Determine the lie algebra of the subgroup of SO(4)

You are in the following situation. You have a Lie group $H$ (don't want to use the letter $G$ here, since you are using it) and a system of smooth equations $f_1,..., f_n: H\to\Bbb R$ so that $G:=\bigcap_i f^{-1}_i(\{0\})$ is subgroup of $H$. How can you determine the Lie algebra of $G$? Well: $v\in T_1H$ is tangent to $G$ iff the equations $f_i$ remain unchanged when you perturb in direction $v$. This means that $v\in \bigcap_i\ker( d_1f_i)$, and you get another system of equations $d_1f_i(v)=0$ determining the elements Lie algebra.

In your example you have $13$ equations, on the one hand there are the equations $$g_{11}-g_{22}=0, \quad g_{11}-g_{33}=0, \quad g_{11}-g_{44}=0\\ g_{21}+g_{12}=0,\quad g_{21}-g_{43}=0,\quad g_{43}+g_{34}=0\\ g_{31}+g_{42}=0,\quad g_{31}+g_{13}=0, \quad g_{31}-g_{24}=0\\ g_{41}-g_{32}=0,\quad g_{41}+g_{23}=0,\quad g_{41}+g_{14}=0$$ as well as the equation $$g_{11}^2+g_{21}^2+g_{31}^2+g_{41}^2-1=0.$$

If you take the differentials at $1$ of this the first equations remain unchanged, since they are linear, but the last equation becomes: $$2v_{11}\cdot 1+2v_{21}\cdot 0+2v_{31}\cdot 0+2v_{41}\cdot 0=0.$$

Now you can combine these equations with the additional condition that the Lie algebra elements be anti-symmetric (to get elements of $SO(4)$).

--

*Task details*:
Decide whether each of the following statements agrees with the explanation of the Lie algebra of the subgroup of SO(4). For each, answer yes or no and quote the words of the explanation that settle it.
1. The example involves thirteen equations.
2. Taking differentials at 1 changes the linear equations.
3. The Lie algebra elements must be symmetric to give elements of SO(4).

--

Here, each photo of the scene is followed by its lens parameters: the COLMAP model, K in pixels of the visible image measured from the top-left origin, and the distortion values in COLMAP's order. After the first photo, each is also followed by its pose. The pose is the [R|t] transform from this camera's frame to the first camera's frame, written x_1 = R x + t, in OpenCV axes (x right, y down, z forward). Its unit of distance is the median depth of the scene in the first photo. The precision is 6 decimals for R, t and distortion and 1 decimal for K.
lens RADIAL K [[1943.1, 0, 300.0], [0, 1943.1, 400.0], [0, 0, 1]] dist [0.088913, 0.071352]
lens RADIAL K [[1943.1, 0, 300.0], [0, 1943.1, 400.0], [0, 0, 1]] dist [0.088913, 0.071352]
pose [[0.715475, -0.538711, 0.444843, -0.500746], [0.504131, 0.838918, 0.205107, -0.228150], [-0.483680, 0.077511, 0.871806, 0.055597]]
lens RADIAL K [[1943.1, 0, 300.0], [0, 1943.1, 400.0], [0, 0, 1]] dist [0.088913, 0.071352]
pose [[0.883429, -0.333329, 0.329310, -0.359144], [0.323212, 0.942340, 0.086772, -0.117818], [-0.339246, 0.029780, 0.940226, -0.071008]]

--

*Written solution*:
1. Yes: "In your example you have $13$ equations"
2. No: "the first equations remain unchanged, since they are linear"
3. No: "the Lie algebra elements be anti-symmetric (to get elements of $SO(4)$)"